##### TEXTO EXTRAÍDO #####
Harmonia é o substantivo feminino com origem do idioma grego e que indica uma “concordância” ou “consonância” tanto a nível artístico como a nível social, tanto por história da palavra quanto por significado da mesma.
Em resumo, harmonia é o resultado natural da verdade: É um conceito clássico que se relaciona às idéias de beleza, proporção e ordem.
Alguns sinônimos de harmonia (importante de se prestar atenção para se definir o que é realmente a palavra e a definição) podem ser a primeiro plano: equilíbrio, ordem, acordo, combinação, concórdia, consonância, entendimento, conciliação, conjuntura, etc. Outros, a posterior, já resumem: entendimento, acomodamento, adesão, ajuste, avença, coalizão, compromisso, consenso, consentimento, inteligência, liga… e por ai vai.
O “estado de harmonia” e o “estudo da harmonia” explicam saber se algo foi composto com qualidade, com concordância e beleza (na música também e se avalia isso). A harmonia seria a combinação de elementos sucessivos, dos quais se fixa bem aos olhos e aos movimentos… talvez beleza, realmente.
No âmbito da estética, a harmonia aponta uma característica ao que é considerado “bonito” (como já dito), indicando uma concordância entre combinações, tamanhos, movimentos, ações (se falarmos de roupas dai entrariam as cores também). Já num contexto mais filosófico, a harmonia faz parte da metafísica de “Leibniz”, que recomenda uma concordância ao que é pré-determinada. Ou seja: que foi criada por Deus desde o princípio. Se está bem: então é harmônico.
Um elemento que tem harmonia é algo que está disposto de forma equilibrada e justa entre as partes de um todo. Assim, a harmonia muitas vezes é o resultado de um sentido de paz entre pessoas ou ações entre elas, ou ainda a concordância de opiniões ou sentimentos entre tudo. Ex: “Eu sempre gostava que passar o fim de semana na casa do meu melhor amigo, porque notava uma harmonia na sua família!”. Interessante essa definição.
Certa feita, para exemplificar, perguntei há um amigo dançarino: “Se eu sair de uma distância de 10 metros de um ponto de chagada e você a 5 metros desse ponto de chegada… como os dois andariam HARMONICAMENTE até chegar ao ponto?”
#####
**ITEM DE TRABALHO 1**
Por favor, reproduza o trecho do texto sobre harmonia que vai de "Um elemento que" até "Interessante essa definição.", substituindo "paz" por "tranquilidade".
**ITEM DE TRABALHO 2**
De acordo com o texto sobre harmonia, de que idioma se origina a palavra harmonia?
##### INFORMAÇÕES FORNECIDAS #####
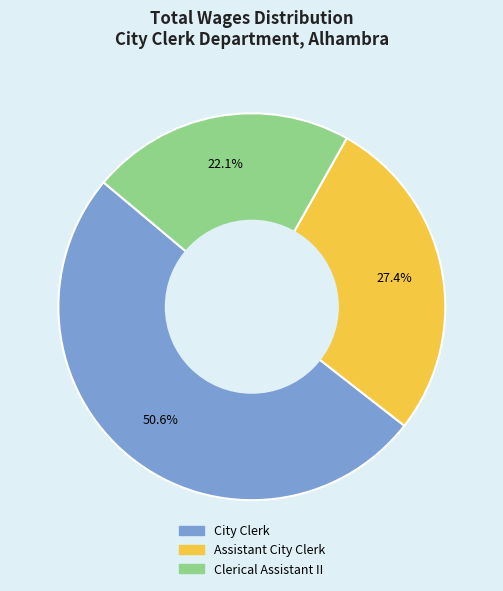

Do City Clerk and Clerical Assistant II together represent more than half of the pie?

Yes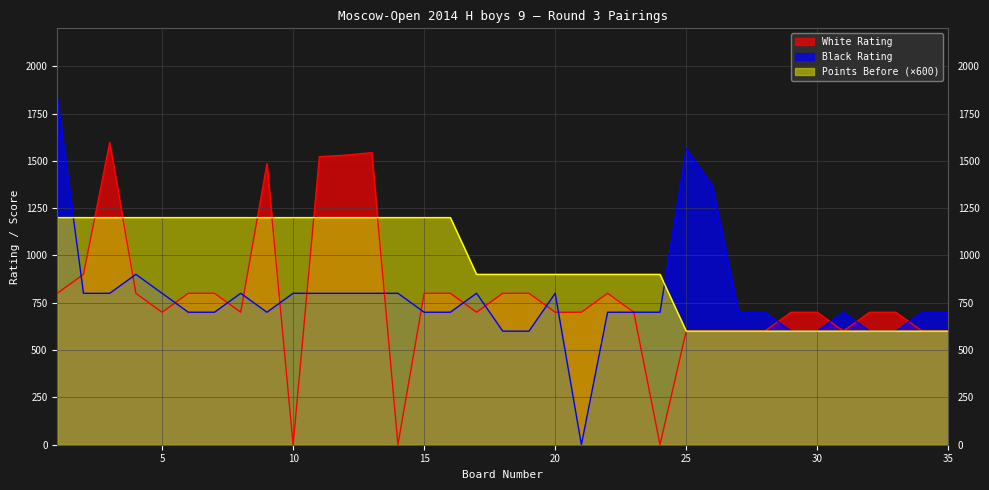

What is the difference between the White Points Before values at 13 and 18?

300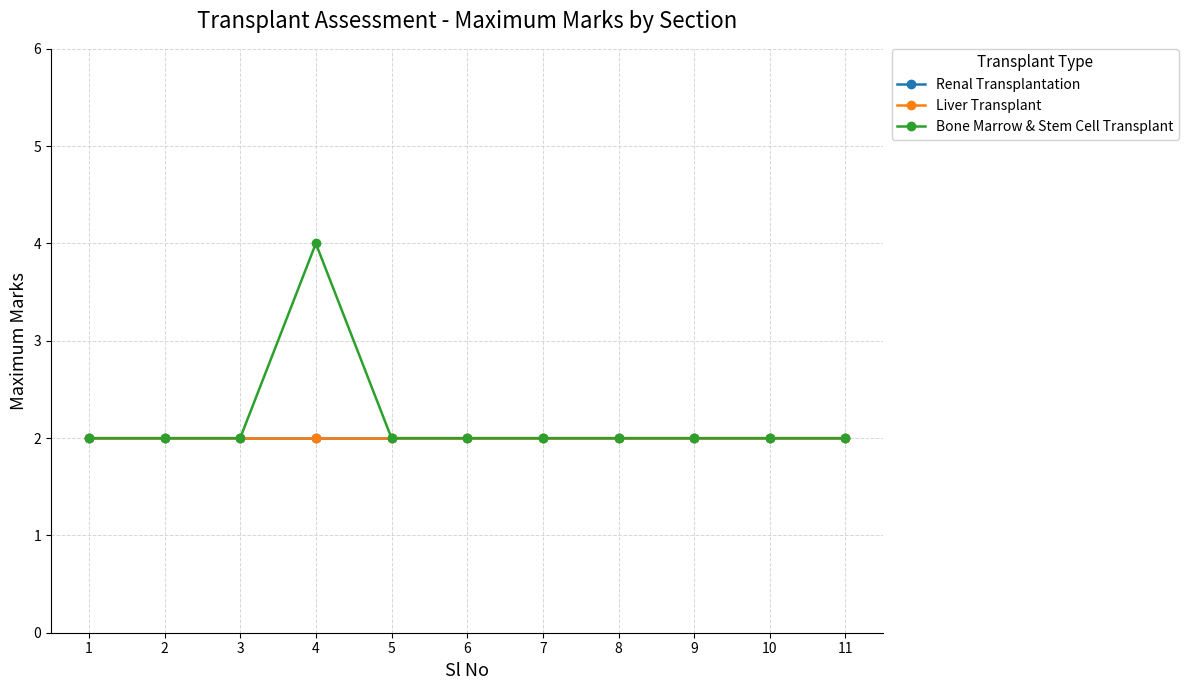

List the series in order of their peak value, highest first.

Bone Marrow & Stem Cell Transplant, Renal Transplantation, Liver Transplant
#####
##### INFORMAÇÕES FORNECIDAS #####
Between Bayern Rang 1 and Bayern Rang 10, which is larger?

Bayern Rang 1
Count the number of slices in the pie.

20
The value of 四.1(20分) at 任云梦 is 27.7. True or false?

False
#####
**RESPOSTA ESPERADA 1**
Um elemento que tem harmonia é algo que está disposto de forma equilibrada e justa entre as partes de um todo. Assim, a harmonia muitas vezes é o resultado de um sentido de tranquilidade entre pessoas ou ações entre elas, ou ainda a concordância de opiniões ou sentimentos entre tudo. Ex: “Eu sempre gostava que passar o fim de semana na casa do meu melhor amigo, porque notava uma harmonia na sua família!”. Interessante essa definição.

**RESPOSTA ESPERADA 2**
Do idioma grego.